Gdy Karolina wybrała się do Rossmanna, jej uwagę przykuły produkty z kolorowymi opakowaniami i zwracającymi uwagę hasłami w języku angielskim. Młoda kobieta była zaskoczona, gdy przeczytała perwersyjne, dość niesmaczne slogany i zorientowała się, że firma nazywa się Bio.teen, a więc, jak wynika z nazwy, jej oferta skierowana jest do nastolatków.
Tymczasem wśród haseł promujących kosmetyki znajdują się slogany takie jak "Make me wet", "Show me your dirties", "Sleep with me", MILF (ang. "mom I’d like to fuck" czy DILF (ang. "dad I'd like to fuck").
Przejęłam się tymi tekstami marketingowymi tylko dlatego, że są kierowane do nastolatek. Gdyby marka nazywała się bio.ADULT uznałabym, że po prostu targetują ludzi z mało wyrafinowanym poczuciem humoru. Ale nie mogę znieść myśli, że jakaś 14-latka pójdzie sobie kupić żel do mycia twarzy, a zobaczy slogan normalizujący ostry seks albo wysyłanie nudesów, który wpłynie na jej postrzeganie tych rzeczy jako jakiegoś standardu seksualności, do którego powinna aspirować — wyjaśniła klientka Rossmanna cytowana przez Interię.
Dalsza część artykułu pod materiałem wideo
Najpierw Karolina podzieliła się swoimi spostrzeżeniami ze znajomymi. Potem sprawy potoczyły się szybko.
Bulwersujące zachowanie firmy
Gdy Karolina opublikowała zdjęcia kosmetyków na Instagramowych stories, do akcji wkroczyła firma Bio.teen. Niestety reakcja producenta była nie tylko nieprofesjonalna, ale i bardzo niesmaczna.
Zaczęło się od lajkowania i komentowania zdjęć Karoliny, np. takich, na których ma na sobie bikini. Potem osoby odpowiedzialne za profile w mediach społecznościowych firmy zaczęły kontaktować się z innymi osobami, które opublikowały u siebie stories Karoliny.
W wiadomościach pojawiły się absurdalne argumenty. Podkreślano, że kobieta krytykuje markę, podczas gdy sama publikuje w sieci zdjęcia w bikini.
Jak informuje portal Interia.pl, właściciel i CEO Bio.teen problemu nie dostrzega i zaznacza, że ''temat seksu nie powinien być piętnowany'', a ''ludzie mają prawo do edukacji seksualnej''.

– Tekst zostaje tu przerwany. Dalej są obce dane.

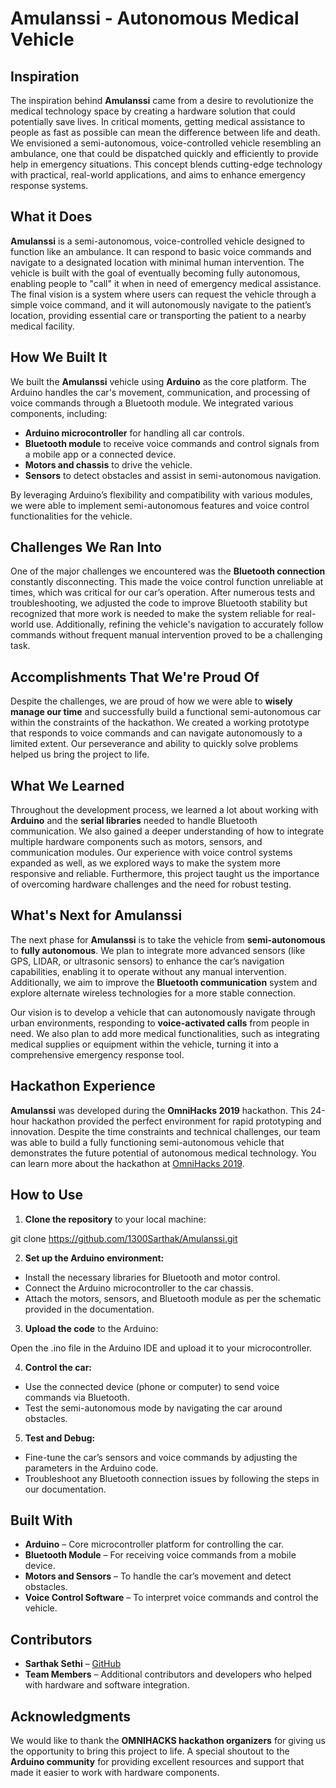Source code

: # Amulanssi - Autonomous Medical Vehicle

## Inspiration

The inspiration behind **Amulanssi** came from a desire to revolutionize the medical technology space by creating a hardware solution that could potentially save lives. In critical moments, getting medical assistance to people as fast as possible can mean the difference between life and death. We envisioned a semi-autonomous, voice-controlled vehicle resembling an ambulance, one that could be dispatched quickly and efficiently to provide help in emergency situations. This concept blends cutting-edge technology with practical, real-world applications, and aims to enhance emergency response systems.

## What it Does

**Amulanssi** is a semi-autonomous, voice-controlled vehicle designed to function like an ambulance. It can respond to basic voice commands and navigate to a designated location with minimal human intervention. The vehicle is built with the goal of eventually becoming fully autonomous, enabling people to "call" it when in need of emergency medical assistance. The final vision is a system where users can request the vehicle through a simple voice command, and it will autonomously navigate to the patient’s location, providing essential care or transporting the patient to a nearby medical facility.

## How We Built It

We built the **Amulanssi** vehicle using **Arduino** as the core platform. The Arduino handles the car's movement, communication, and processing of voice commands through a Bluetooth module. We integrated various components, including:

- **Arduino microcontroller** for handling all car controls.
- **Bluetooth module** to receive voice commands and control signals from a mobile app or a connected device.
- **Motors and chassis** to drive the vehicle.
- **Sensors** to detect obstacles and assist in semi-autonomous navigation.
  
By leveraging Arduino’s flexibility and compatibility with various modules, we were able to implement semi-autonomous features and voice control functionalities for the vehicle.

## Challenges We Ran Into

One of the major challenges we encountered was the **Bluetooth connection** constantly disconnecting. This made the voice control function unreliable at times, which was critical for our car’s operation. After numerous tests and troubleshooting, we adjusted the code to improve Bluetooth stability but recognized that more work is needed to make the system reliable for real-world use. Additionally, refining the vehicle's navigation to accurately follow commands without frequent manual intervention proved to be a challenging task.

## Accomplishments That We're Proud Of

Despite the challenges, we are proud of how we were able to **wisely manage our time** and successfully build a functional semi-autonomous car within the constraints of the hackathon. We created a working prototype that responds to voice commands and can navigate autonomously to a limited extent. Our perseverance and ability to quickly solve problems helped us bring the project to life.

## What We Learned

Throughout the development process, we learned a lot about working with **Arduino** and the **serial libraries** needed to handle Bluetooth communication. We also gained a deeper understanding of how to integrate multiple hardware components such as motors, sensors, and communication modules. Our experience with voice control systems expanded as well, as we explored ways to make the system more responsive and reliable. Furthermore, this project taught us the importance of overcoming hardware challenges and the need for robust testing.

## What's Next for Amulanssi

The next phase for **Amulanssi** is to take the vehicle from **semi-autonomous** to **fully autonomous**. We plan to integrate more advanced sensors (like GPS, LIDAR, or ultrasonic sensors) to enhance the car’s navigation capabilities, enabling it to operate without any manual intervention. Additionally, we aim to improve the **Bluetooth communication** system and explore alternate wireless technologies for a more stable connection.

Our vision is to develop a vehicle that can autonomously navigate through urban environments, responding to **voice-activated calls** from people in need. We also plan to add more medical functionalities, such as integrating medical supplies or equipment within the vehicle, turning it into a comprehensive emergency response tool.

## Hackathon Experience

**Amulanssi** was developed during the **OmniHacks 2019** hackathon. This 24-hour hackathon provided the perfect environment for rapid prototyping and innovation. Despite the time constraints and technical challenges, our team was able to build a fully functioning semi-autonomous vehicle that demonstrates the future potential of autonomous medical technology. You can learn more about the hackathon at [OmniHacks 2019](https://omnihacks19.devpost.com/).

## How to Use

1. **Clone the repository** to your local machine:

git clone https://github.com/1300Sarthak/Amulanssi.git


2. **Set up the Arduino environment:**
- Install the necessary libraries for Bluetooth and motor control.
- Connect the Arduino microcontroller to the car chassis.
- Attach the motors, sensors, and Bluetooth module as per the schematic provided in the documentation.

3. **Upload the code** to the Arduino:

Open the .ino file in the Arduino IDE and upload it to your microcontroller.


4. **Control the car:**
- Use the connected device (phone or computer) to send voice commands via Bluetooth.
- Test the semi-autonomous mode by navigating the car around obstacles.

5. **Test and Debug:**
- Fine-tune the car’s sensors and voice commands by adjusting the parameters in the Arduino code.
- Troubleshoot any Bluetooth connection issues by following the steps in our documentation.

## Built With

- **Arduino** – Core microcontroller platform for controlling the car.
- **Bluetooth Module** – For receiving voice commands from a mobile device.
- **Motors and Sensors** – To handle the car’s movement and detect obstacles.
- **Voice Control Software** – To interpret voice commands and control the vehicle.

## Contributors

- **Sarthak Sethi** – [GitHub](https://github.com/1300Sarthak)
- **Team Members** – Additional contributors and developers who helped with hardware and software integration.

## Acknowledgments

We would like to thank the **OMNIHACKS hackathon organizers** for giving us the opportunity to bring this project to life. A special shoutout to the **Arduino community** for providing excellent resources and support that made it easier to work with hardware components.
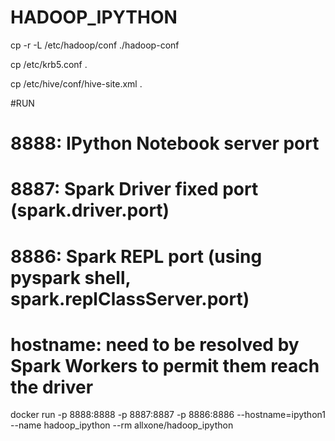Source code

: # HADOOP_IPYTHON
cp -r -L /etc/hadoop/conf ./hadoop-conf

cp /etc/krb5.conf .

cp /etc/hive/conf/hive-site.xml .

#RUN
# 8888: IPython Notebook server port
# 8887: Spark Driver fixed port (spark.driver.port)
# 8886: Spark REPL port (using pyspark shell, spark.replClassServer.port)
# hostname: need to be resolved by Spark Workers to permit them reach the driver
docker run -p 8888:8888 -p 8887:8887 -p 8886:8886 --hostname=ipython1 --name hadoop_ipython --rm allxone/hadoop_ipython
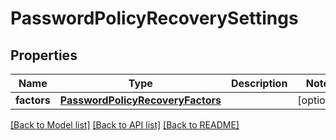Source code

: # PasswordPolicyRecoverySettings

## Properties
Name | Type | Description | Notes
------------ | ------------- | ------------- | -------------
**factors** | [**PasswordPolicyRecoveryFactors**](PasswordPolicyRecoveryFactors.md) |  | [optional] 

[[Back to Model list]](../README.md#documentation-for-models) [[Back to API list]](../README.md#documentation-for-api-endpoints) [[Back to README]](../README.md)

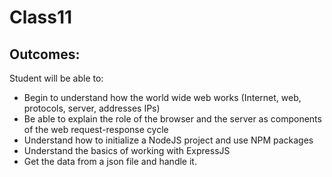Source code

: # Class11

## Outcomes:
Student will be able to:
- Begin to understand how the world wide web works (Internet, web, protocols, server, addresses IPs)
- Be able to explain the role of the browser and the server as components of the web request-response cycle
- Understand how to initialize a NodeJS project and use NPM packages
- Understand the basics of working with ExpressJS
- Get the data from a json file and handle it.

Główną zasadą, którą się kierowaliśmy było to, aby nie tylko przynosić korzyści młodzieży, ale być odzwierciedleniem ich życia. Także pozwalając im na wyrażenie siebie, poprzez NIE, oraz głównie na wywołanie pozytywnych emocji, czyli TAK. Stąd narodziły się pomysły na chwytliwe hasła poszczególnych produktów — wyjaśnił właściciel marki.
Przekonujące? Nie dla sieci drogerii Rossmann, która podjęła decyzję o wycofaniu produktów marki Bio.teen ze sprzedaży.